(The Center Square) – Hamilton County’s attorney notified developers around the Lookouts new stadium at the U.S. Pipe and Wheland Foundry sites off Interstate 24 that taxpayers will see a shortfall of $880,000 per year if development around the stadium is not completed on the city’s timeline.
The Lookouts are getting a new $115 million stadium that was funded mainly through tax money with a plan to have that amount repaid through tax collections at the site.
That plan was criticized by experts contacted by The Center Square in 2022 as not presenting realistic numbers before it was approved. At that point, the plan called for an $80 million stadium.
Hamilton County Attorney Janie Parks Varnell wrote a letter to developers dated Thursday saying that the private development around the stadium does not appear to be proceeding according to schedule.
“The Development Agreement was structured with the expectation that private development activity would generate incremental ad valorem tax revenues to offset public financial commitment associated with the stadium financing,” Parks wrote. “Absent timely development, the county’s taxpayers will begin bearing the financial burden of these obligations beginning next fiscal year.”
That total was estimated as a $73,300 per month shortfall amounting to $880,000 per year.
Economist J.C. Bradbury of Georgia’s Kennesaw State University told The Center Square in July 2022 that the plan was flawed.
“They’re anticipating that the property value is going to grow so much that the taxes are going to be enough to cover that,” Bradbury said. “What happens if it doesn’t, because I won’t be surprised if it falls well short?

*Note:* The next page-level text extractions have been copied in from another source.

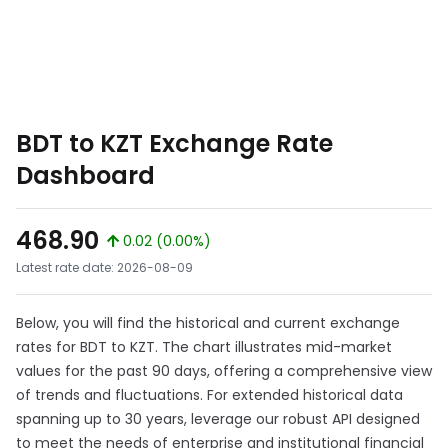
BDT to KZT Exchange Rate
Dashboard
468.90
0.02 (0.00%)
Latest rate date: 2026-08-09
Below, you will find the historical and current exchange
rates for BDT to KZT. The chart illustrates mid-market
values for the past 90 days, offering a comprehensive view
of trends and fluctuations. For extended historical data
spanning up to 30 years, leverage our robust API designed
to meet the needs of enterprise and institutional financial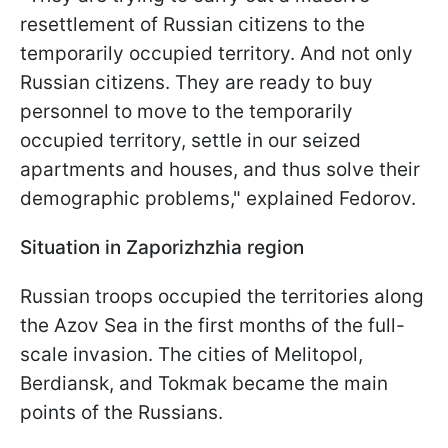
resettlement of Russian citizens to the
temporarily occupied territory. And not only
Russian citizens. They are ready to buy
personnel to move to the temporarily
occupied territory, settle in our seized
apartments and houses, and thus solve their
demographic problems," explained Fedorov.
Situation in Zaporizhzhia region
Russian troops occupied the territories along
the Azov Sea in the first months of the full-
scale invasion. The cities of Melitopol,
Berdiansk, and Tokmak became the main
points of the Russians.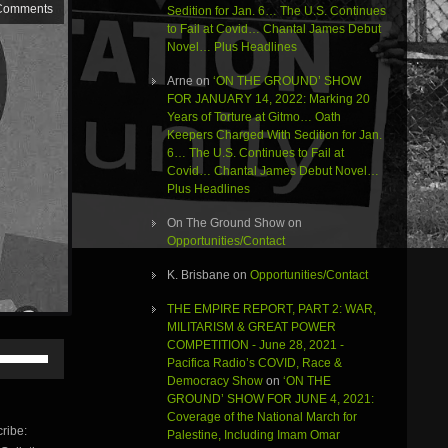
Comments
Sedition for Jan. 6… The U.S. Continues
to Fail at Covid… Chantal James Debut
Novel… Plus Headlines
Arne
on
‘ON THE GROUND’ SHOW
FOR JANUARY 14, 2022: Marking 20
Years of Torture at Gitmo… Oath
Keepers Charged With Sedition for Jan.
6… The U.S. Continues to Fail at
Covid… Chantal James Debut Novel…
Plus Headlines
On The Ground Show
on
Opportunities/Contact
K. Brisbane
on
Opportunities/Contact
THE EMPIRE REPORT, PART 2: WAR,
MILITARISM & GREAT POWER
COMPETITION - June 28, 2021 -
Use
Pacifica Radio’s COVID, Race &
Up/Down
Democracy Show
on
‘ON THE
Arrow
GROUND’ SHOW FOR JUNE 4, 2021:
keys
Coverage of the National March for
to
ribe:
Palestine, Including Imam Omar
increase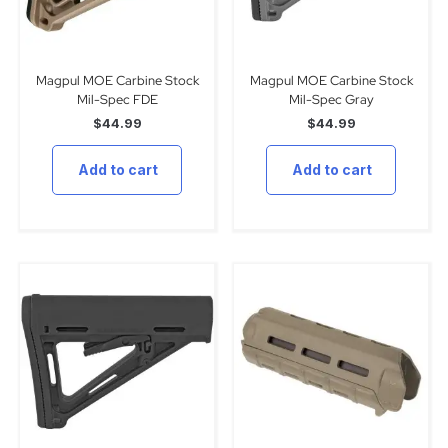
Magpul MOE Carbine Stock
Magpul MOE Carbine Stock
Mil-Spec FDE
Mil-Spec Gray
$
44.99
$
44.99
Add to cart
Add to cart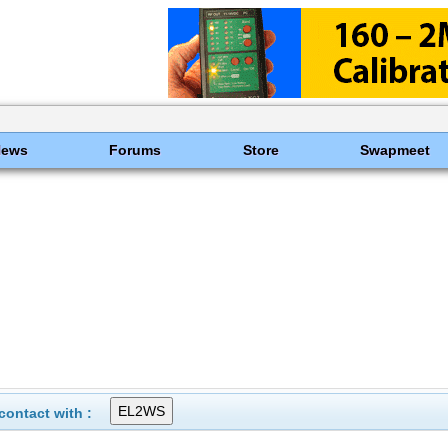
News
Forums
Store
Swapmeet
ontact with :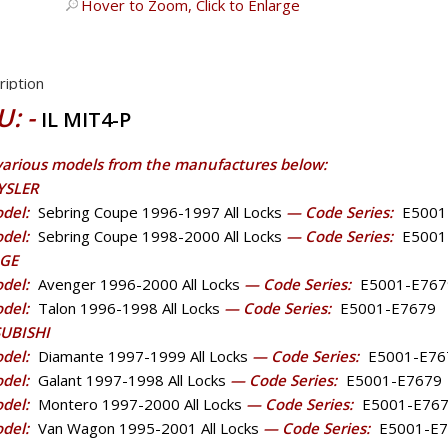
Hover to Zoom, Click to Enlarge
ription
U: -
IL MIT4-P
 various models from the manufactures below:
YSLER
del:
Sebring Coupe 1996-1997 All Locks
— Code Series:
E5001
del:
Sebring Coupe 1998-2000 All Locks
— Code Series:
E5001
GE
del:
Avenger 1996-2000 All Locks
— Code Series:
E5001-E767
del:
Talon 1996-1998 All Locks
— Code Series:
E5001-E7679
UBISHI
del:
Diamante 1997-1999 All Locks
— Code Series:
E5001-E76
del:
Galant 1997-1998 All Locks
— Code Series:
E5001-E7679
del:
Montero 1997-2000 All Locks
— Code Series:
E5001-E76
del:
Van Wagon 1995-2001 All Locks
— Code Series:
E5001-E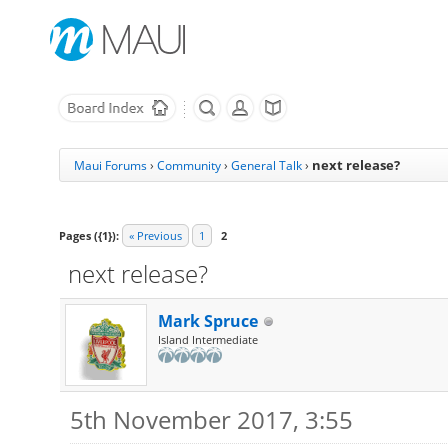
next release?
Maui Forums
›
Community
›
General Talk
›
Pages ({1}):
« Previous
1
2
next release?
Mark Spruce
Island Intermediate
5th November 2017, 3:55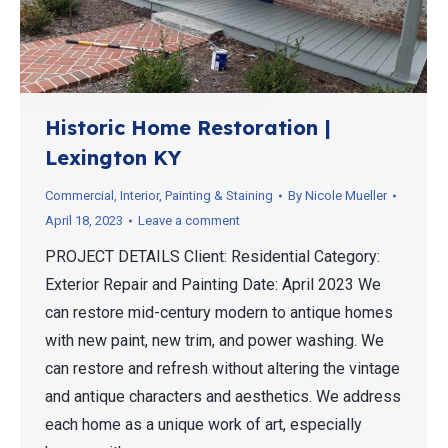
Historic Home Restoration |
Lexington KY
Commercial
,
Interior
,
Painting & Staining
By
Nicole Mueller
April 18, 2023
Leave a comment
PROJECT DETAILS Client: Residential Category:
Exterior Repair and Painting Date: April 2023 We
can restore mid-century modern to antique homes
with new paint, new trim, and power washing. We
can restore and refresh without altering the vintage
and antique characters and aesthetics. We address
each home as a unique work of art, especially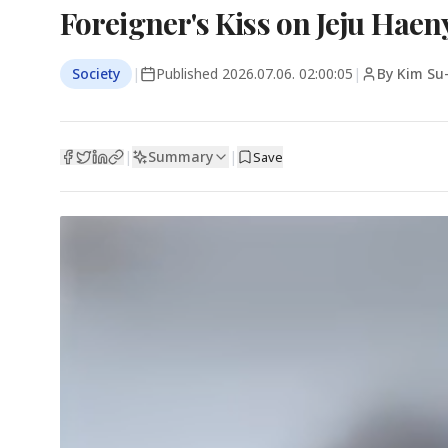
Foreigner's Kiss on Jeju Hae
Society
|
Published
2026.07.06. 02:00:05
|
By Kim Su
Summary
|
|
Save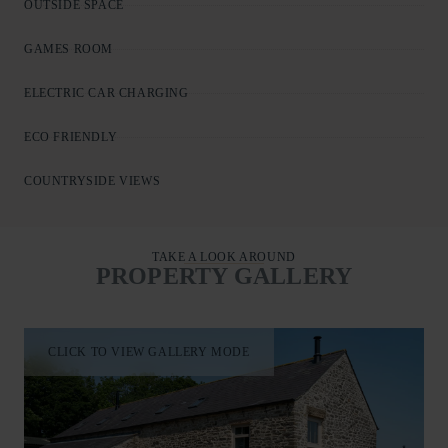
OUTSIDE SPACE
GAMES ROOM
ELECTRIC CAR CHARGING
ECO FRIENDLY
COUNTRYSIDE VIEWS
TAKE A LOOK AROUND
PROPERTY GALLERY
CLICK TO VIEW GALLERY MODE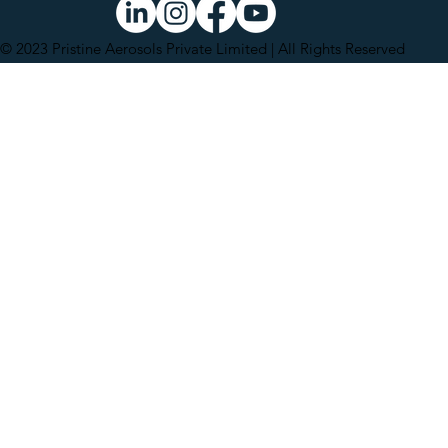
© 2023 Pristine Aerosols Private Limited | All Rights Reserved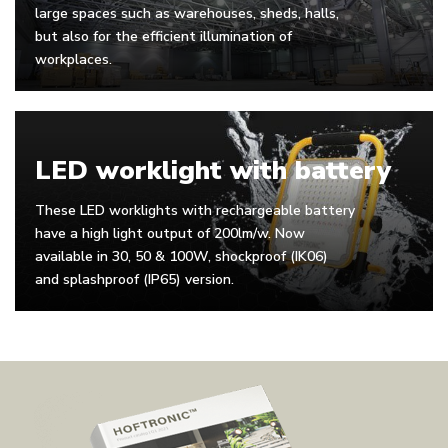
large spaces such as warehouses, sheds, halls,
but also for the efficient illumination of
workplaces.
LED worklight with battery
These LED worklights with rechargeable battery
have a high light output of 200lm/w. Now
available in 30, 50 & 100W, shockproof (IK06)
and splashproof (IP65) version.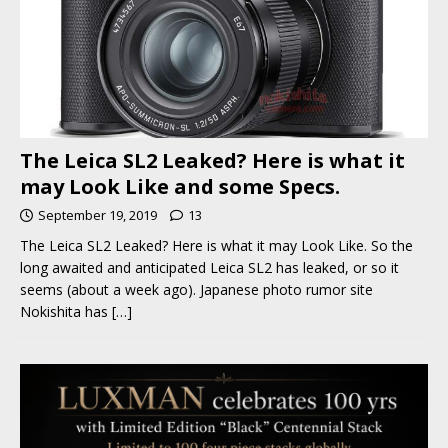
The Leica SL2 Leaked? Here is what it
may Look Like and some Specs.
September 19, 2019
13
The Leica SL2 Leaked? Here is what it may Look Like. So the
long awaited and anticipated Leica SL2 has leaked, or so it
seems (about a week ago). Japanese photo rumor site
Nokishita has
[…]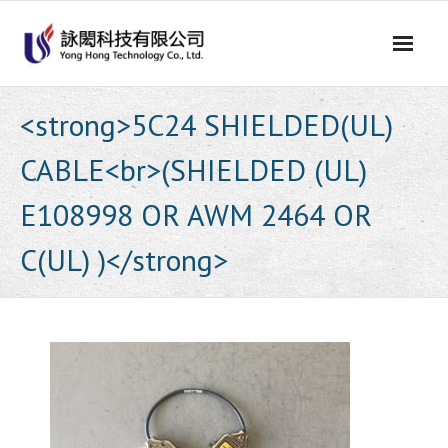
Skip
to
content
<strong>5C24 SHIELDED(UL)
CABLE<br>(SHIELDED (UL)
E108998 OR AWM 2464 OR
C(UL) )</strong>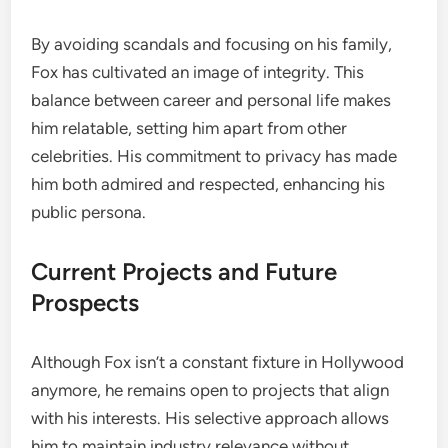
By avoiding scandals and focusing on his family,
Fox has cultivated an image of integrity. This
balance between career and personal life makes
him relatable, setting him apart from other
celebrities. His commitment to privacy has made
him both admired and respected, enhancing his
public persona.
Current Projects and Future
Prospects
Although Fox isn’t a constant fixture in Hollywood
anymore, he remains open to projects that align
with his interests. His selective approach allows
him to maintain industry relevance without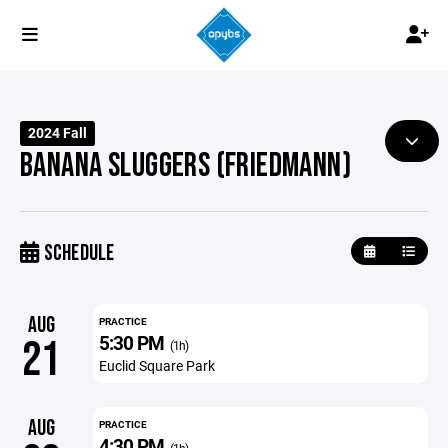
2024 Fall
BANANA SLUGGERS (FRIEDMANN)
SCHEDULE
AUG
PRACTICE
5:30 PM
21
(1h)
Euclid Square Park
AUG
PRACTICE
4:30 PM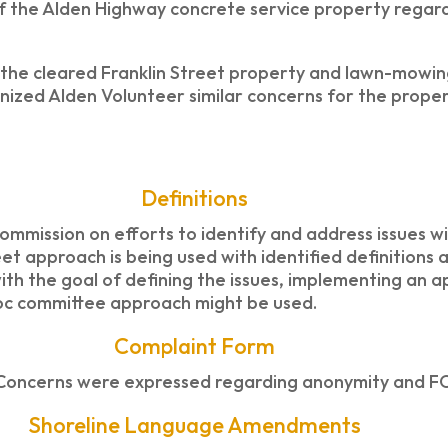
f the Alden Highway concrete service property regard
 the cleared Franklin Street property and lawn-mowin
gnized Alden Volunteer similar concerns for the proper
Definitions
mission on efforts to identify and address issues wi
et approach is being used with identified definitions 
ith the goal of defining the issues, implementing an a
hoc committee approach might be used.
Complaint Form
Concerns were expressed regarding anonymity and FO
Shoreline Language Amendments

Because they always overestimate these things.”
Both Chattanooga and Hamilton County were expected to pay $1.5 million up front with an $80 million bond through the Chattanooga Sports Authority with the bonds expected to be repaid through property taxes, sales tax and parking fees at the site.
Bradbury also pointed out that spending at the site even if a development is built would likely be diverted spending from other areas of Chattanooga and not new spending, so the funds at the site would mean a reduction in tax collections elsewhere in the city and county.
“When it comes to collecting tax money for stadiums, there is no found revenue,” Bradbury warned in 2022. “When you introduce a new tax, it’s mainly local people who are paying it, so they’re just not spending it somewhere else. There’s not a free lunch.”